Ps. I love Bryan Adams and when I grow up I want a still-good-looking-in-middle-age-vegan-rock-star-photographer of my own, that much is obvious. I think his rendition of "Empty Spaces/What shall we do now?" is the best version of that song ever performed and one of the high points of the performance in Berlin. I also think that lyric in "The Tide is Turning" is terrible and problematic, and very anti-climactic if compared to the rest of Adams' performance. It might all have been with the best intentions en within the spirit of the age, but the more I think about it the angrier I get about not being able to structurally eradicate problems like hunger and war on the planet. That said, Live Aid, Band Aid and USA for Africa (on the name alone a piece on the thin line between solidarity and colonialism could be written) were very effective in immediately alleviating a lot of suffering and raising money. So I am a cynic, but a happy one who has a lot of respect for what people tried back then even if I think we need to find a more structural way to combat global inequality and even if I totally agree with Depeche Mode's Alan Wilder's view on charity. Also, Geldof once slagged off The Wall in a cab driven by Roger Water's brother. It's a small world.

    Final Note:
    I have decided forgo analysing the extra song that is not on the original concept album but that is added to this performance (“The Tide is Turning” ),(1) because an entire book could be written on it within its socio-historical context. I would gladly analyse how it is somewhat problematic given the current state of affairs regarding the relationship between the East (or Asia) and the West (“…who owns the aces, the East or the West? This is the crap our children are learning, but oh, the tide is turning”).(2) And how the overly positive spirit surrounding the fall of the Berlin Wall and the naiveté of the early nineties make it nearly unwatchable for someone my age.

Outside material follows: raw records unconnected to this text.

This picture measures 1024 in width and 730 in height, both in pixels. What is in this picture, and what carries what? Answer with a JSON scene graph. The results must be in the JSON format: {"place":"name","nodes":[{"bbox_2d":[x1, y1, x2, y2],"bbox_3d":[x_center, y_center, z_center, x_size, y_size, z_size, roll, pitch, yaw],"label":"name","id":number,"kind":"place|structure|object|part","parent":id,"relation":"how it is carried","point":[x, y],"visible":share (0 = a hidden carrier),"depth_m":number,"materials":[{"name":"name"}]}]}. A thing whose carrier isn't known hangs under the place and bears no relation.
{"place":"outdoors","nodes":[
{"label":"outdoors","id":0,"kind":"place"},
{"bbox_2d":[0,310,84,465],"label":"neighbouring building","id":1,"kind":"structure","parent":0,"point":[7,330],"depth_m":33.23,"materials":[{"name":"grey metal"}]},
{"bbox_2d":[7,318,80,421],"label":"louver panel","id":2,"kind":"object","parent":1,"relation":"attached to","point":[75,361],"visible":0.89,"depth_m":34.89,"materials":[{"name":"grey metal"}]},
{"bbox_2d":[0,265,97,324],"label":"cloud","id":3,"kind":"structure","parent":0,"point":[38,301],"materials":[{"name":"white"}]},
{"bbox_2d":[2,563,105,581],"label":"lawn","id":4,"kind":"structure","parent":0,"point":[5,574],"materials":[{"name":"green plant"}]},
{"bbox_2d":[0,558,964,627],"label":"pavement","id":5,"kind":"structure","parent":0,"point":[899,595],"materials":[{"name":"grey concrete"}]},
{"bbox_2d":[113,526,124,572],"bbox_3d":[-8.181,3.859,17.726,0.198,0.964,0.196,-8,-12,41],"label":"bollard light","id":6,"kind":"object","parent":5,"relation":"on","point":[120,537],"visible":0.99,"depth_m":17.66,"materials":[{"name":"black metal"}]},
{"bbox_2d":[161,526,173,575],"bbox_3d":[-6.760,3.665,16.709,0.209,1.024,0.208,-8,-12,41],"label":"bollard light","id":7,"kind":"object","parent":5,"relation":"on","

The people who have been protesting walls and divisions within nations in my youth have been Banksy,(3) and Merlijn van Twaalfhoven,(4) who make a different kind of statement. I was barely conceived at the time of The Wall Live in Berlin, so I have trouble pinpointing how this must have worked for the original concert-goers swept up in a fever of times changing and borders opening up. They were probably less cynical than I am now. Much could also be said, in the context of this song and performance, about the Bob-Geldof-Roger-Waters-connection, with Live Aid organiser Geldof portraying protagonist Pink in the movie-version of the Wall,(5) with Waters having written “The Tide is Turning” for Live Aid (but Geldof turning it down),(6) and with the at best ambivalent relationship between the two.(7) If we see the song in the context of its kindred charitable efforts like “Do They Know It’s Christmas”,(8) and “We Are The World”,(9) there is also a point to be made about a troubling missionary/colonialist attitude towards Africa in the 90's, similar to the point Aydemir makes in his excellent discussion on staging colonialism in the Africa Museum in Tervuren.(10) But then it would need its own three-thousand words and I have neither those words nor the tools to analyse the song properly with regards to spectatorship at this time.

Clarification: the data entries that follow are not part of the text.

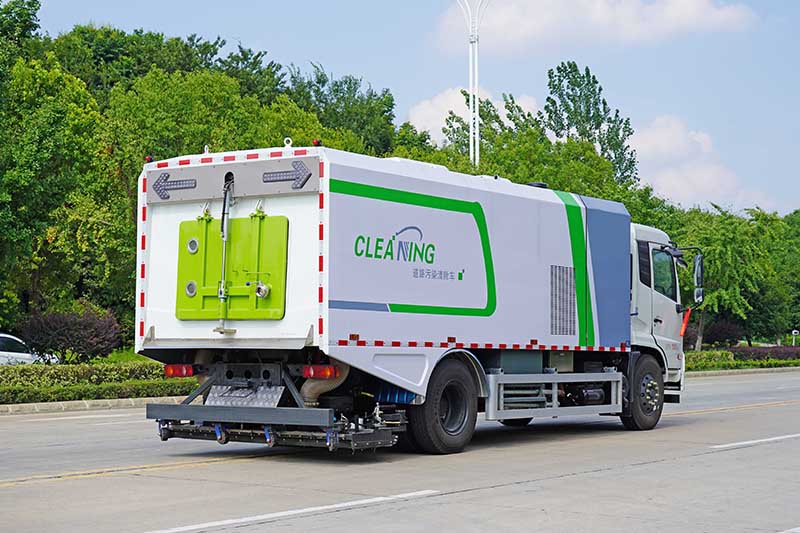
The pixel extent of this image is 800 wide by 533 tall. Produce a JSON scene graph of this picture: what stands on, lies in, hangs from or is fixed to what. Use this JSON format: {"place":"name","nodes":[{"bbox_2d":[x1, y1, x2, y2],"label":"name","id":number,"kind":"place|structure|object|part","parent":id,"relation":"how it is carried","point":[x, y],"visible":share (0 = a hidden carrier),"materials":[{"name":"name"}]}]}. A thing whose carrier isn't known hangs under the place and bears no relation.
{"place":"outdoors","nodes":[
{"label":"outdoors","id":0,"kind":"place"},
{"bbox_2d":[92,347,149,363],"label":"lawn","id":1,"kind":"structure","parent":0,"point":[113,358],"materials":[{"name":"green plant"}]},
{"bbox_2d":[0,369,799,532],"label":"road","id":2,"kind":"structure","parent":0,"point":[642,466],"materials":[{"name":"grey concrete"}]},
{"bbox_2d":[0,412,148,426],"label":"road marking","id":3,"kind":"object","parent":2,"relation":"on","point":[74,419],"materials":[{"name":"paint"}]},
{"bbox_2d":[0,396,177,414],"label":"curb","id":4,"kind":"structure","parent":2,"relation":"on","point":[10,409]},
{"bbox_2d":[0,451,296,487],"label":"road marking","id":5,"kind":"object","parent":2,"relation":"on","point":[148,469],"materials":[{"name":"yellow paint"}]},
{"bbox_2d":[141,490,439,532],"label":"road marking","id":6,"kind":"object","parent":2,"relation":"on","point":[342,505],"visible":0.97,"materials":[{"name":"white paint"}]},
{"bbox_2d":[136,138,693,458],"label":"truck","id":7,"kind":"object","parent":2,"relation":"on","point":[298,204],"visible":0.94,"materials":[{"name":"metal"}]},
{"bbox_2d":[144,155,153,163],"label":"marker light","id":8,"kind":"object","parent":7,"relation":"on","point":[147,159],"visible":0.47,"materials":[{"name":"red plastic"}]},
{"bbox_2d":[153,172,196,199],"label":"sign","id":9,"kind":"object","parent":7,"relation":"attached to","point":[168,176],"visible":0.97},
{"bbox_2d":[164,364,194,377],"label":"tail light","id":10,"kind":"object","parent":7,"relation":"attached to","point":[172,369],"visible":0.7,"materials":[{"name":"red plastic"}]},
{"bbox_2d":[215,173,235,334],"label":"hydraulic cylinder","id":11,"kind":"object","parent":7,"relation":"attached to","point":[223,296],"visible":0.91,"materials":[{"name":"metal"}]},
{"bbox_2d":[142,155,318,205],"label":"sign","id":12,"kind":"object","parent":7,"relation":"attached to","point":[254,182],"visible":0.82,"materials":[{"name":"grey metal"}]},
{"bbox_2d":[176,212,287,321],"label":"green panel","id":13,"kind":"object","parent":7,"relation":"attached to","point":[234,221],"visible":0.93,"materials":[{"name":"green metal"}]},
{"bbox_2d":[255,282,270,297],"label":"pipe fitting","id":14,"kind":"object","parent":13,"relation":"attached to","point":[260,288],"visible":0.97,"materials":[{"name":"metal"}]},
{"bbox_2d":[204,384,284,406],"label":"metal plate","id":15,"kind":"object","parent":7,"relation":"attached to","point":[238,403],"visible":0.63,"materials":[{"name":"metal"}]},
{"bbox_2d":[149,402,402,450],"label":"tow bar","id":16,"kind":"object","parent":7,"relation":"attached to","point":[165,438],"visible":0.59,"materials":[{"name":"black metal"}]},
{"bbox_2d":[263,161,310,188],"label":"sign","id":17,"kind":"object","parent":7,"relation":"attached to","point":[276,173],"visible":0.97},
{"bbox_2d":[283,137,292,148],"label":"lifting eye","id":18,"kind":"object","parent":7,"relation":"on","point":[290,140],"visible":0.73,"materials":[{"name":"white"}]},
{"bbox_2d":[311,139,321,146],"label":"marker light","id":19,"kind":"object","parent":7,"relation":"on","point":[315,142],"visible":0.56,"materials":[{"name":"red plastic"}]},
{"bbox_2d":[302,364,340,379],"label":"tail light","id":20,"kind":"object","parent":7,"relation":"attached to","point":[327,369],"visible":0.82,"materials":[{"name":"red plastic"}]},
{"bbox_2d":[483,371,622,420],"label":"guard","id":21,"kind":"object","parent":7,"relation":"attached to","point":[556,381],"visible":0.83,"materials":[{"name":"metal"}]},
{"bbox_2d":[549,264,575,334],"label":"vent grille","id":22,"kind":"object","parent":7,"relation":"in","point":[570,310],"visible":0.97,"materials":[{"name":"metal"}]},
{"label":"window","id":23,"kind":"part","parent":7,"relation":"part of","materials":[{"name":"black glass"}]},
{"bbox_2d":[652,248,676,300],"label":"truck window","id":24,"kind":"structure","parent":7,"relation":"in","point":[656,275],"materials":[{"name":"glass"}]},
{"bbox_2d":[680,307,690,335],"label":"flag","id":25,"kind":"object","parent":7,"relation":"attached to","point":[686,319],"visible":0.68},
{"bbox_2d":[691,252,703,304],"label":"side mirror","id":26,"kind":"object","parent":7,"relation":"attached to","point":[697,268],"visible":0.85,"materials":[{"name":"black mirror"}]},
{"bbox_2d":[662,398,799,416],"label":"road marking","id":27,"kind":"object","parent":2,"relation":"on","point":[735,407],"visible":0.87,"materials":[{"name":"yellow paint"}]},
{"bbox_2d":[712,433,799,448],"label":"road marking","id":28,"kind":"object","parent":2,"relation":"on","point":[772,438],"visible":0.97,"materials":[{"name":"white paint"}]},
{"bbox_2d":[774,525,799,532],"label":"road marking","id":29,"kind":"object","parent":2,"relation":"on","point":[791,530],"visible":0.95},
{"bbox_2d":[13,0,799,218],"label":"sky","id":30,"kind":"structure","parent":0,"point":[791,190],"materials":[{"name":"blue"}]},
{"bbox_2d":[403,85,542,145],"label":"cloud","id":31,"kind":"structure","parent":0,"point":[448,114],"materials":[{"name":"white"}]},
{"bbox_2d":[435,0,758,53],"label":"cloud","id":32,"kind":"structure","parent":0,"point":[529,27],"materials":[{"name":"white"}]},
{"bbox_2d":[628,113,753,210],"label":"cloud","id":33,"kind":"structure","parent":0,"point":[678,187],"materials":[{"name":"white"}]},
{"label":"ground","id":34,"kind":"structure","parent":0},
{"bbox_2d":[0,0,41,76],"label":"tree","id":35,"kind":"object","parent":34,"relation":"on","point":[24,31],"visible":0.78,"materials":[{"name":"green plant"}]},
{"bbox_2d":[0,333,59,364],"label":"car","id":36,"kind":"object","parent":34,"relation":"on","point":[25,356],"visible":0.46,"materials":[{"name":"white metal"}]},
{"bbox_2d":[0,4,118,335],"label":"tree","id":37,"kind":"object","parent":34,"relation":"on","point":[28,184],"visible":0.93,"materials":[{"name":"green plant"}]},
{"bbox_2d":[18,305,122,362],"label":"shrub","id":38,"kind":"object","parent":34,"relation":"on","point":[96,333],"visible":0.9,"materials":[{"name":"plant"}]},
{"bbox_2d":[0,360,196,405],"label":"hedge","id":39,"kind":"object","parent":34,"relation":"on","point":[85,369],"visible":0.64,"materials":[{"name":"green plant"}]},
{"bbox_2d":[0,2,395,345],"label":"tree","id":40,"kind":"object","parent":34,"relation":"on","point":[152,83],"visible":0.59,"materials":[{"name":"green plant"}]},
{"bbox_2d":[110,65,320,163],"label":"tree","id":41,"kind":"object","parent":34,"relation":"on","point":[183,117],"visible":0.5,"materials":[{"name":"green plant"}]},
{"bbox_2d":[285,62,396,154],"label":"tree","id":42,"kind":"object","parent":34,"relation":"on","point":[371,94],"visible":0.47,"materials":[{"name":"green plant"}]},
{"bbox_2d":[454,0,491,166],"label":"lamp pole","id":43,"kind":"object","parent":34,"relation":"on","point":[470,87],"visible":0.58,"materials":[{"name":"white metal"}]},
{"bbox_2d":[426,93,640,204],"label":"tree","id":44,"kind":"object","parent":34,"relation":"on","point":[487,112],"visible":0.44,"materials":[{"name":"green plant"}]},
{"bbox_2d":[544,60,638,186],"label":"tree","id":45,"kind":"object","parent":34,"relation":"on","point":[569,98],"visible":0.66,"materials":[{"name":"green plant"}]},
{"bbox_2d":[694,319,744,347],"label":"shrub","id":46,"kind":"object","parent":34,"relation":"on","point":[716,328],"visible":0.62,"materials":[{"name":"plant"}]},
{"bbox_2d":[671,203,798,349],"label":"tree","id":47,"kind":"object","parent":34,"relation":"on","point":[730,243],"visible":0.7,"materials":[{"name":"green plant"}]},
{"bbox_2d":[686,365,799,377],"label":"curb","id":48,"kind":"structure","parent":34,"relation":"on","point":[752,370],"materials":[{"name":"stone"}]},
{"bbox_2d":[686,345,799,371],"label":"hedge","id":49,"kind":"object","parent":34,"relation":"on","point":[708,353],"visible":0.39,"materials":[{"name":"green plant"}]},
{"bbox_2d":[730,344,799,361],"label":"hedge","id":50,"kind":"object","parent":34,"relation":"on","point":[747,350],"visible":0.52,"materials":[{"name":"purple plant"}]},
{"bbox_2d":[791,329,798,345],"label":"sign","id":51,"kind":"object","parent":34,"relation":"on","point":[794,331],"visible":0.76,"materials":[{"name":"white"}]}
]}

  1. DVD: Roger Waters, “The Tide is Turning” in The Wall (Live in Berlin), DVD, (1990; Universal Music, 2003).
  2. Ibidem.
  3. Book: Banksy, Wall and Piece, (London: Random House UK, 2007).
  4. Online lecture: Merlijn van Twaalfhoven, VIDEO: Merlijn Twaalfhoven on reconnecting art and life, online lecture (30-10-2014)
  5. DVD: Alan Parker, Pink Floyd: The Wall (25th Anniversary Deluxe Edition), DVD, (Sony, 2005).
  6. Roger Waters, “The Tide is Turning” in The Wall (Live in Berlin).
  7. DVD: Julian Caidan, “Pink Floyd: Behind the Wall”, Pink Floyd: The Wall (25th Anniversary Deluxe Edition), DVD, (Sony, 2005).
  8. Online video clip: Bob Geldof and Midge Ure, Do They Know it’s Christmas ~ Band Aid 1984, online video clip (20-10-2014)
  9. Online video clip: United Support of Artists for Africa, USA for Africa - We are the World, online video clip (20-10-2014)
  10. Article: Murat Aydemir. Staging Colonialism: The Mise-En-Scène of the Africa Museum in Tervuren, Belgium.